Netflix recently released a nature documentary narrated by David Attenborough, the famed nature documentarian. While there are plenty of nature documentaries out there, and many narrated by Attenborough, Our Planet is different because of the loss it highlights. The world’s population of vertebrates has declined by an average of 60 percent, mainly due to human development, deforestation, overfishing and climate change. Our Planet highlights the loss that humans are responsible for.

 

The documentary was produced in part with WWF, the international wildlife conservation nonprofit and their voice of advocacy is present throughout the series.

 

In one study, a group of researchers tried to determine the weight of all of the life on Earth, taking into account what was missing. They found that the weight of land mammals is seven times lower now than it was before the arrival of humans. For marine mammals, whales included, are one-fifth of their previous weight because of how many were hunted into near extinction.  

 

While nature documentaries can narrate the loss of wildlife populations due to climate change, it’s hard actually to show the enormity of these losses. Our Planet does so while still displaying the beauty that is left. In one episode, the show switches from Attenborough discussing the adaptability of carnivorous plants in Borneo to a time-lapse animation taken from space, highlighting how in the last 50 years, the island has lost half of its forest. Another episode lingers on the bleached, dying corals located in the Great Barrier Reef of Australia.

 

One of the most heartbreaking scenes in the series comes when the camera shows a huge group of walruses gathered on a tiny piece of dry because of the shrinking ice in the Arctic. Because the group is so crowded, some walruses take to climbing a tall cliff to get away from the crowd. When the walruses need to climb down the cliff to feed, they can’t.

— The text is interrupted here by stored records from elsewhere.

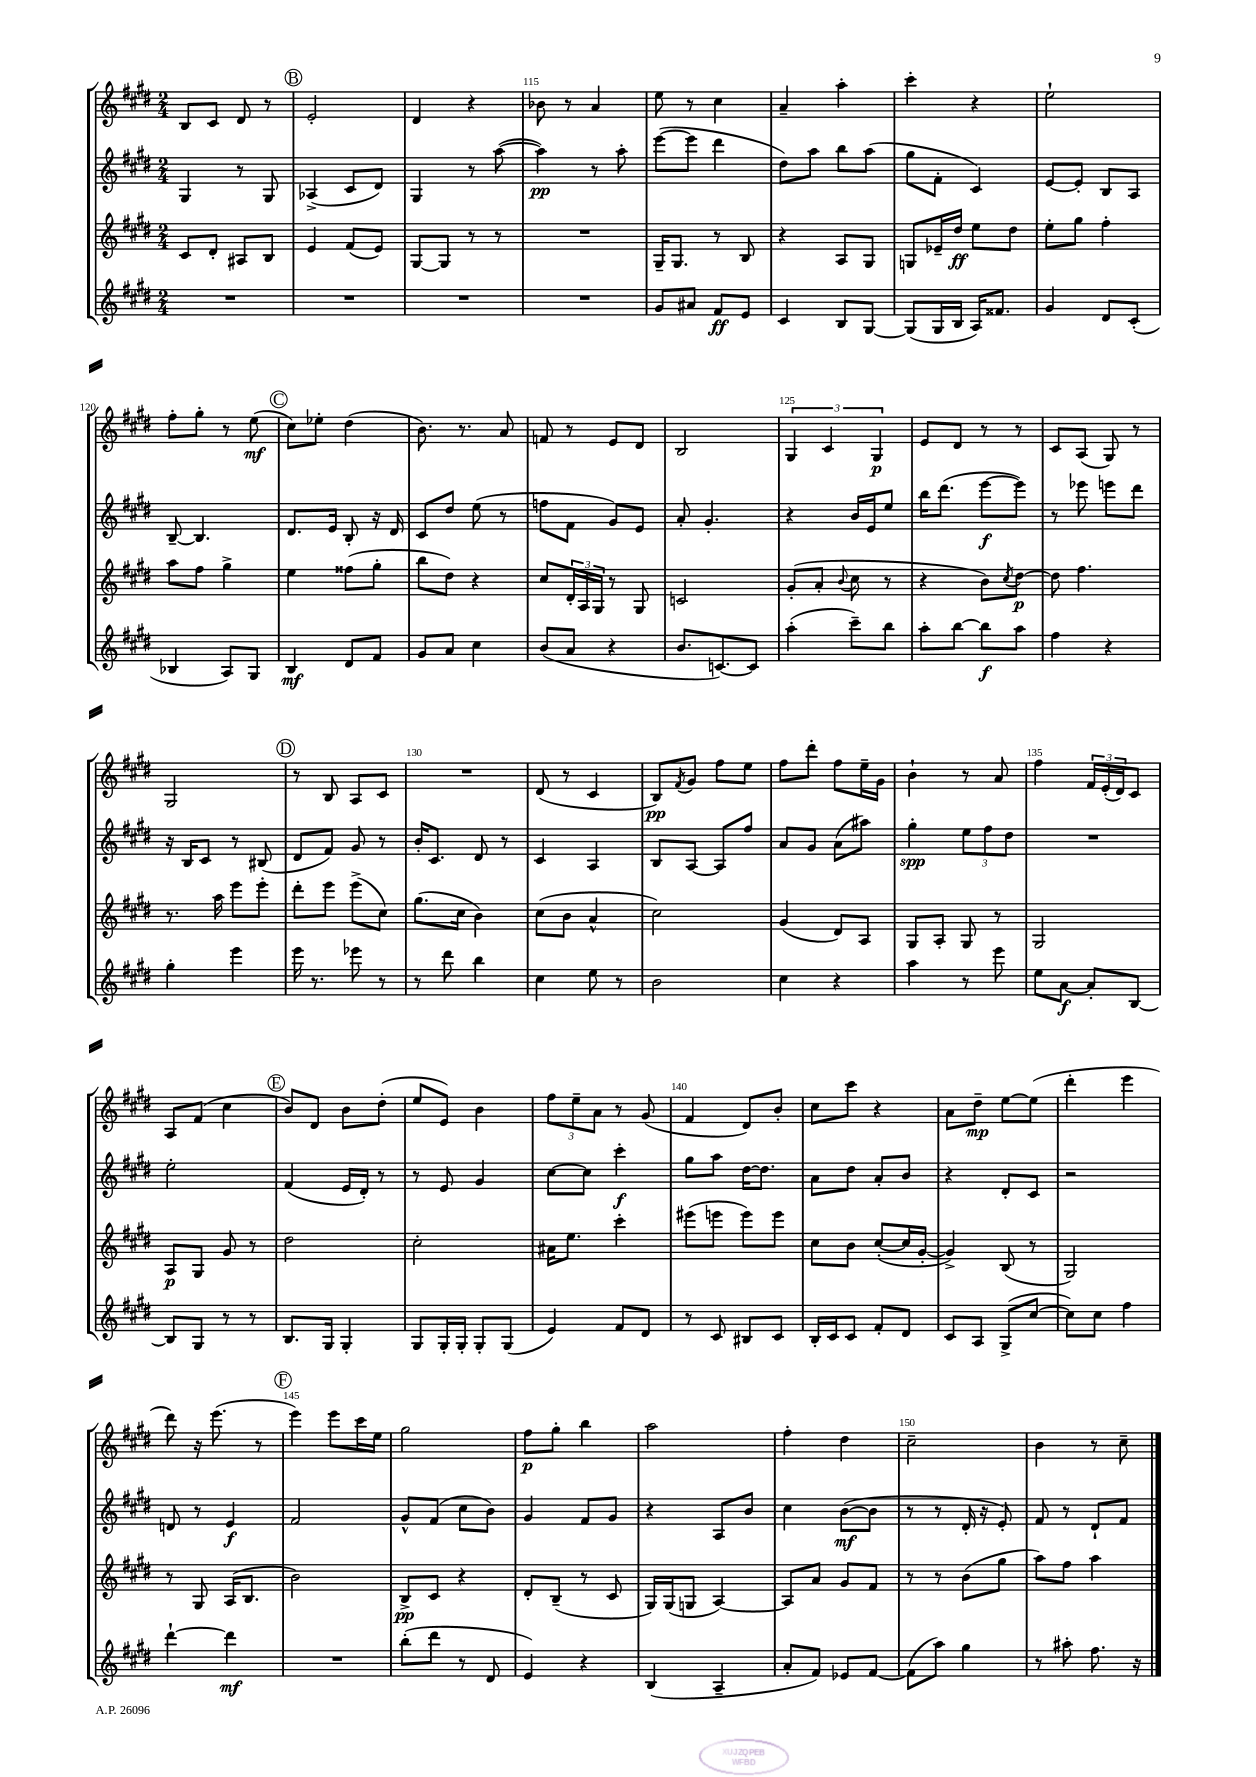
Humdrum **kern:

**kern	**kern	**kern	**kern
*staff4	*staff3	*staff2	*staff1
*clefG2	*clefG2	*clefG2	*clefG2
*k[f#c#g#d#]	*k[f#c#g#d#]	*k[f#c#g#d#]	*k[f#c#g#d#]
*M2/4	*M2/4	*M2/4	*M2/4
2r	8c#	4G#	8B
.	8d#'	.	8c#
.	8A#	8r	8d#
.	8B	8G#	8r
=	=	=	=
2r	4e	(4A-^	2e'
.	(8f#	8c#	.
.	8e)	8d#)	.
=	=	=	=
2r	[8G#	4G#	4d#
.	8G#]	.	.
.	8r	8r	4r
.	8r	([8aa	.
=	=	=	=
2r	2r	4aa])	8b-
.	.	.	8r
.	.	8r	4a
.	.	8aa'	.
=	=	=	=
8g#	16G#~	([8eee	8ee
.	8.G#	.	.
8a#	.	8eee]	8r
8f#	8r	4ddd#	4cc#
8e	8B	.	.
=	=	=	=
4c#	4r	8dd#)	4a~
.	.	8aa	.
8B	8A	8bb	4aa'
[8G#	8G#	(8aa	.
=	=	=	=
(8G#]	8G	8gg#	4ccc#'
16G#	16e-~	8f#'	.
16B	16dd#	.	.
16A)	8ee	4c#)	4r
8.f##	.	.	.
.	8dd#	.	.
=	=	=	=
4g#	8ee'	[8e	2ee`
.	8gg#	8e']	.
8d#	4ff#'	8B	.
(8c#'	.	8A	.
=	=	=	=
4B-	8aa	[8B~	8ff#'
.	8ff#	4.B]	8gg#'
8A)	4gg#^	.	8r
8G#	.	.	(8ee
=	=	=	=
4B	4ee	8.d#	8cc#)
.	.	.	8ee-'
.	.	16e	.
8d#	(8ff##	8B'	(4dd#
8f#	8gg#'	16r	.
.	.	16d#	.
=	=	=	=
8g#	8bb	8c#	8.b)
8a	8dd#)	8dd#	.
.	.	.	8.r
4cc#	4r	(8ee	.
.	.	8r	8a
=	=	=	=
(8b	8cc#	8ff	8f
8a	24d#'	8f#	8r
.	24A	.	.
.	24G#	.	.
4r	8r	8g#)	8e
.	8G#	8e	8d#
=	=	=	=
8.b	2c	8a'	2B
.	.	4.g#'	.
[8.c)	.	.	.
8c]	.	.	.
=	=	=	=
(4aa'	(8g#'	4r	6G#
.	8a'	.	.
.	.	.	6c#
.	8qqb	.	.
8ccc#~)	8cc#	16b	.
.	.	16e	.
.	.	.	6G#
8bb	8r	8ee	.
=	=	=	=
8aa'	4r	16bb	8e
.	.	(8.ddd#	.
[8bb	.	.	8d#
8bb]	8b)	[8eee	8r
.	8qcc#	.	.
8aa	[8dd#	8eee])	8r
=	=	=	=
4ff#	8dd#]	8r	8c#
.	4.ff#	8eee-	(8A
4r	.	8eee	8G#)
.	.	8ddd#	8r
=	=	=	=
4gg#'	8.r	16r	2G#
.	.	16B	.
.	.	8c#	.
.	16aa	.	.
4eee	8eee	8r	.
.	8eee'	(8B#	.
=	=	=	=
16eee	8ddd#'	8d#	8r
8.r	.	.	.
.	8eee	8f#)	8B
8eee-	(8eee^	8g#	8A
8r	8cc#)	8r	8c#
=	=	=	=
8r	(8.gg#	16b'	2r
.	.	8.c#	.
8ddd#	.	.	.
.	16cc#	.	.
4bb	4b)	8d#	.
.	.	8r	.
=	=	=	=
4cc#	(8cc#	4c#	(8d#
.	8b	.	8r
8ee	4a^^	4A	4c#
8r	.	.	.
=	=	=	=
2b	2cc#)	8B	8B)
.	.	.	8qf#
.	.	[8A	8g#
.	.	8A]	8ff#
.	.	8ff#	8ee
=	=	=	=
4cc#	(4g#	8a	8ff#
.	.	8g#	8ddd#'
4r	8d#)	(8a	8ff#
.	8A	8aa#)	16ee~
.	.	.	16g#
=	=	=	=
4aa	8G#	4gg#'	4b`
.	8A'	.	.
8r	8G#	12ee	8r
.	.	12ff#	.
8eee	8r	.	8a
.	.	12dd#	.
=	=	=	=
8ee	2G#	2r	4ff#
[8a	.	.	.
8a']	.	.	24f#
.	.	.	(24e'
.	.	.	24d#)
[8B	.	.	8c#
=	=	=	=
8B]	8A	2ee'	8A
8G#	8G#	.	(8f#
8r	8g#	.	4cc#
8r	8r	.	.
=	=	=	=
8.B	2dd#	(4f#	8b)
.	.	.	8d#
16G#	.	.	.
4G#'	.	16e	8b
.	.	16d#')	.
.	.	8r	(8dd#'
=	=	=	=
8G#	2cc#'	8r	8ee
16G#'	.	8e	8e)
16G#'	.	.	.
8G#'	.	4g#	4b
(8G#	.	.	.
=	=	=	=
4e)	16a#	[8cc#	12ff#
.	8.ee	.	.
.	.	.	12ee~
.	.	8cc#]	.
.	.	.	12a
8f#	4ccc#'	4ccc#'	8r
8d#	.	.	(8g#
=	=	=	=
8r	(8eee#	8gg#	4f#
8c#	8eee	8aa	.
8B#	8eee)	[16dd#	8d#)
.	.	8.dd#]	.
8c#	8eee	.	8b'
=	=	=	=
16B'	8cc#	8a	8cc#
16c#	.	.	.
8c#	8b	8dd#	8ccc#
8f#'	([8cc#'	8a'	4r
8d#	16cc#]	8b	.
.	[16g#'	.	.
=	=	=	=
8c#	4g#^])	4r	8a
8A	.	.	8dd#~
(8G#^	(8B	8d#'	[8ee
[8cc#	8r	8c#	(8ee]
=	=	=	=
8cc#])	2G#)	2r	4ddd#'
8cc#	.	.	.
4ff#	.	.	4eee
=	=	=	=
[4ddd#`	8r	8d	8ddd#)
.	8G#	8r	16r
.	.	.	(8.eee
4ddd#]	(16A	4e	.
.	8.B	.	.
.	.	.	8r
=	=	=	=
2r	2b)	2f#	4eee)
.	.	.	8eee
.	.	.	16ccc#
.	.	.	16ee
=	=	=	=
(8bb'	8B^	8g#^^	2gg#
8ddd#	8c#	(8f#	.
8r	4r	8cc#	.
8d#	.	8b)	.
=	=	=	=
4e)	8d#'	4g#	8ff#
.	(8B~	.	8gg#'
4r	8r	8f#	4bb
.	8c#	8g#	.
=	=	=	=
(4B	16G#)	4r	2aa
.	(16G#	.	.
.	8G	.	.
4A~	[4A)	8A	.
.	.	8b	.
=	=	=	=
8a'	8A]	4cc#	4ff#'
8f#)	8a	.	.
8e-	8g#	([8b	4dd#
[8f#	8f#	8b]	.
=	=	=	=
(8f#]	8r	8r	2cc#~
8aa)	8r	8r	.
4gg#	(8b	16d#'	.
.	.	16r	.
.	8gg#	8e')	.
=	=	=	=
8r	8aa)	8f#	4b
8aa#'	8ff#	8r	.
8.ff#	4aa	8d#`	8r
.	.	8f#	8cc#~
16r	.	.	.
==	==	==	==
*-	*-	*-	*-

Instead, all 2,000 pounds of the walrus falls painfully down the steep cliff, almost as if being pushed by humans.

 

The use of beautiful cinematography and shots taken during the golden hour of late afternoon give the feeling of the sun setting and night falling on our planet, a visual metaphor of the devastation caused by climate change.

 

In a world that has about a decade left to make any meaningful changes to combat climate change, showcasing how much we stand to lose is incredibly poignant.